In March 2015, IEEE significantly amended its patent policy in what was couched as an “update” but
that seeks to significantly revise commitments from parties holding patent claims essential to IEEE
standards to license those rights on reasonable and non-discriminatory (RAND) terms. Changes
disallow patent holders from receiving any value attributable to the standards, require licensing at
the smallest saleable patent practicing unit level, and deny these rights holders entitlement to seek
an injunction against an unlicensed implementer until appellate review is exhausted. IEEE’s stated
objective was to protect implementers from patent holdup, which was alleged without any
substantiation. IEEE is promoting, by reducing technology licensing costs, the short-term interests
of certain implementers while undermining standard-essential patent values and the ability of SEP
owners to receive adequate compensation, they are entitled to, from licensing their SEPs.
As I predicted in the IP Finance blog prior to the adoption of this controversial new patent policy,
and as indicated by others including senior government officials, the purported “clarification” is
significantly jeopardising the IEEE Standards Association as a venue for development of open
technology standards that include significant patented intellectual property. Large proportions of
contributors to IEEE standards are now unwilling to provide “positive” Letters of Assurance (“LOAs”)

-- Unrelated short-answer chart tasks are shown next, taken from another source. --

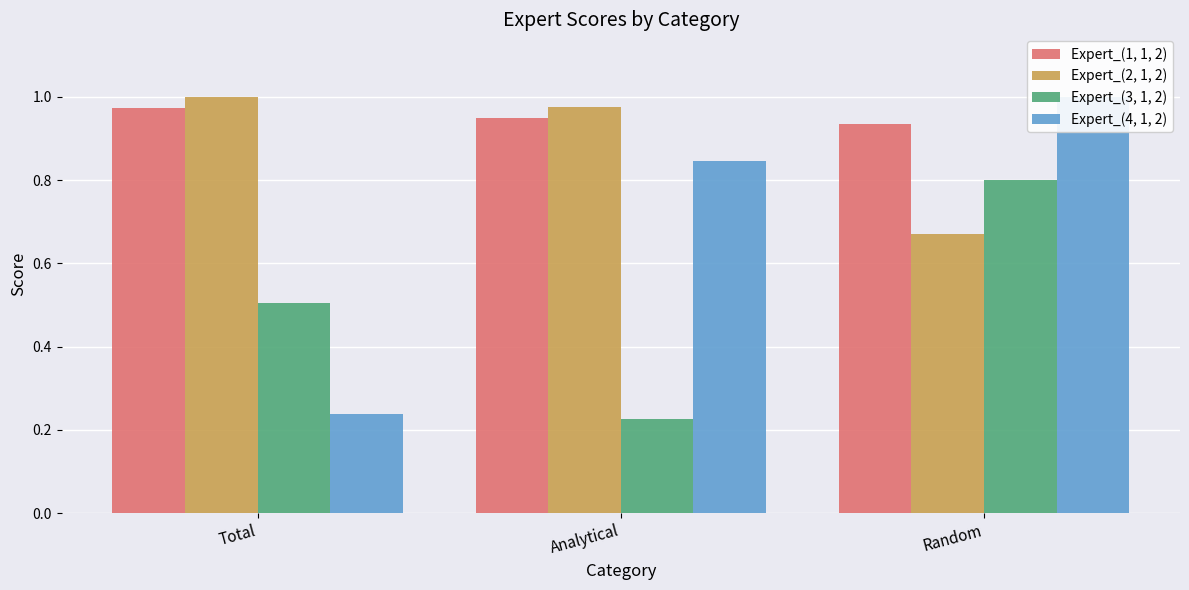

Rank the series by their maximum value, from highest to lowest.

Expert_(4, 1, 2), Expert_(2, 1, 2), Expert_(1, 1, 2), Expert_(3, 1, 2)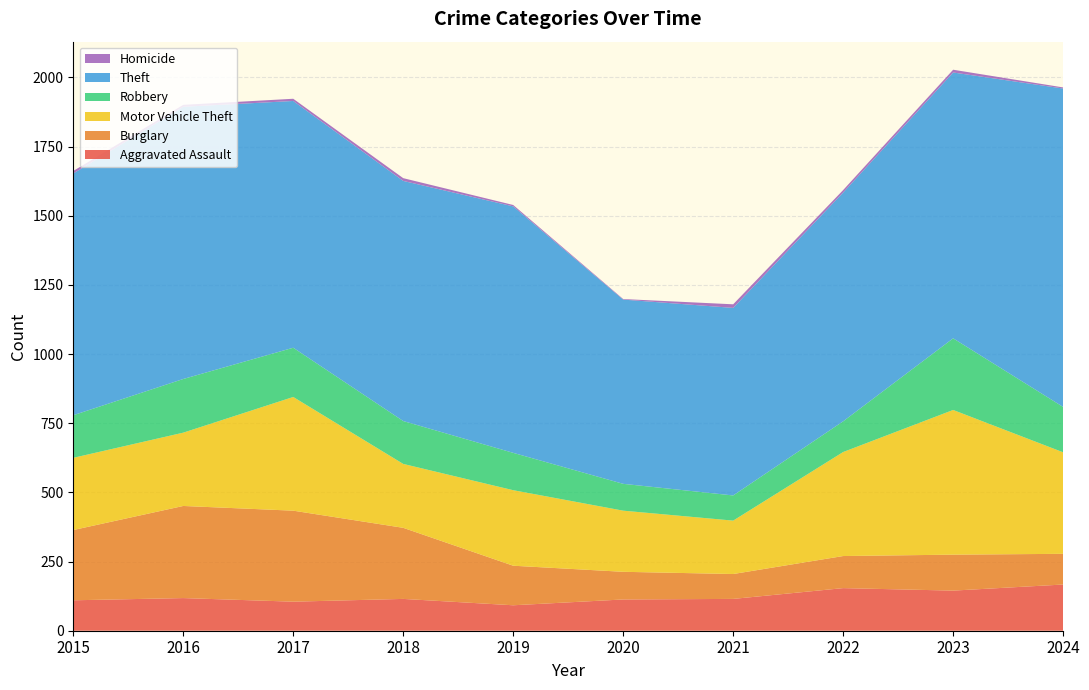

Reading right to left, what are all the values shown in this chart?

Aggravated Assault: 2024=167	2023=145	2022=154	2021=115	2020=113	2019=92	2018=115	2017=105	2016=118	2015=110
Burglary: 2024=111	2023=130	2022=116	2021=90	2020=100	2019=143	2018=257	2017=329	2016=333	2015=254
Motor Vehicle Theft: 2024=367	2023=523	2022=376	2021=193	2020=221	2019=273	2018=231	2017=411	2016=265	2015=261
Robbery: 2024=164	2023=259	2022=111	2021=91	2020=97	2019=135	2018=155	2017=178	2016=194	2015=154
Theft: 2024=1151	2023=961	2022=827	2021=678	2020=666	2019=891	2018=868	2017=892	2016=984	2015=874
Homicide: 2024=4	2023=10	2022=9	2021=13	2020=2	2019=5	2018=10	2017=8	2016=7	2015=9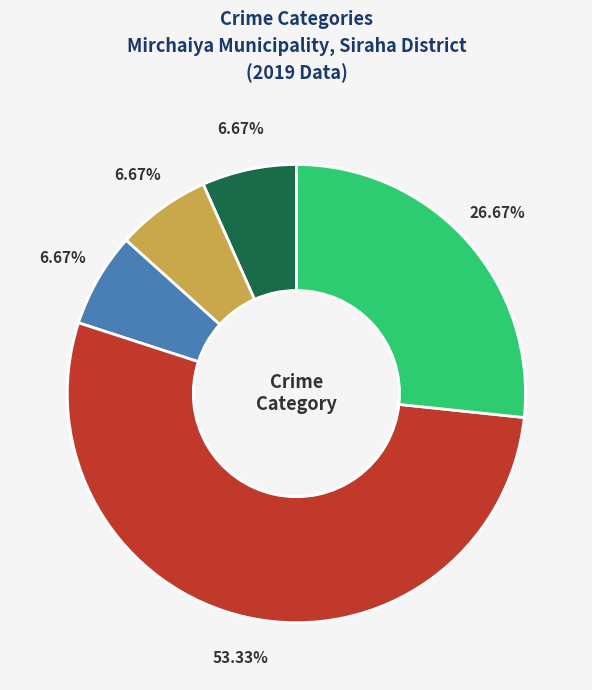

To the nearest percent, what is the difference between the largest and smallest slice percentages?

47%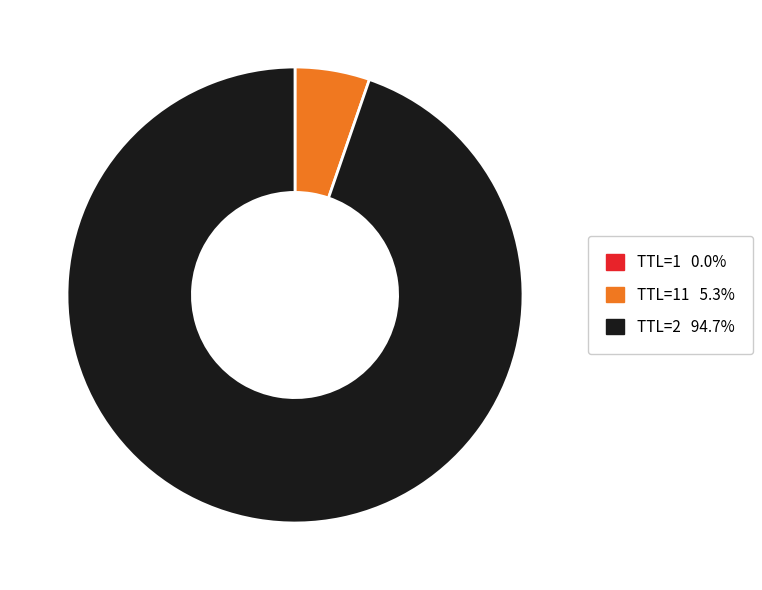

Is there any slice that represents more than half of the pie?

Yes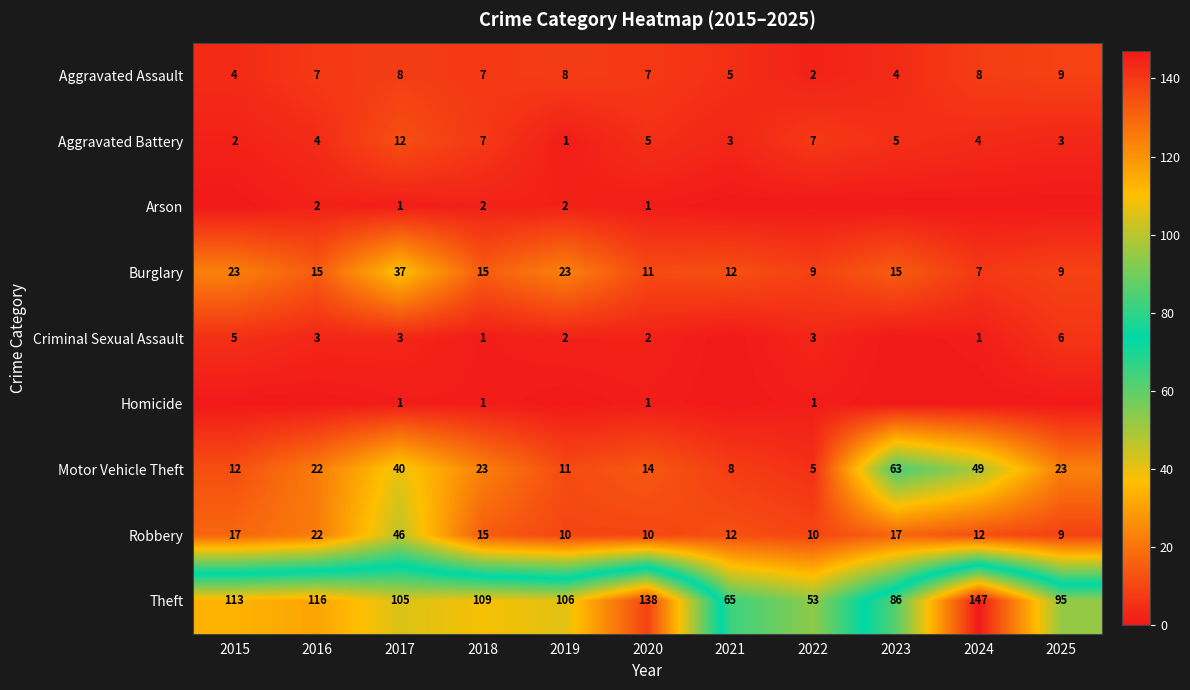

What is the minimum value for Aggravated Assault?

2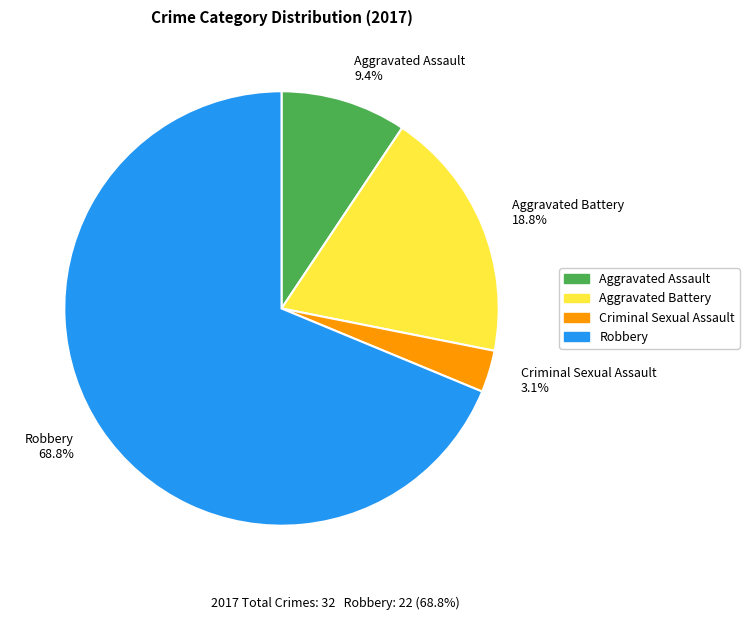

Is there any slice that represents more than half of the pie?

Yes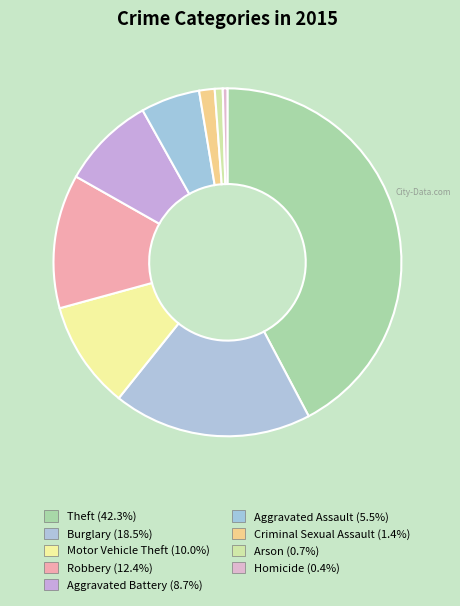

What is the ratio of the value at Aggravated Battery to the value at Robbery?

0.7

under IEEE’s new patent policy.
In this paper, I have reviewed available data on LOAs and some third-party analysis of this. My
conclusions are striking: almost three quarters (i.e. 73 percent) of LOAs for the IEEE flagship 802.11
WiFi standard, accepted by IEEE and posted on its website in the 18-month period to June 2017, are
“negative” LOAs, indicating the submitter’s legitimate ex ante refusal to pledge RAND licensing
under the new patent policy. Nearly half (i.e. 47 percent) of all accepted LOAs posted on the IEEE
website over the same period are negative LOAs. More than one third (i.e. 42 percent) of companies
portrayed as leaders with LOAs to IEEE standards are unwilling to pledge their SEPs under the new
patent policy or have not provided LOAs when asked to do so.
The new patent policy has created a perverse situation among patent owners and implementers. In
the absence of positive LOAs, implementers are left uncertain about which patent policy applies, if
any, and about future ability to implement the standard. Therefore, implementers may be unclear
whether many SEPs are subject to new licensing terms, the old licensing terms or are not subject to
RAND licensing terms under any patent policy at all. This is unacceptable. Proponents of the new
patent policy are also lamenting this lack of clarity, while trying to use this as a pretext to breach
binding contractual agreements between IEEE and patent owners in previously-accepted LOAs.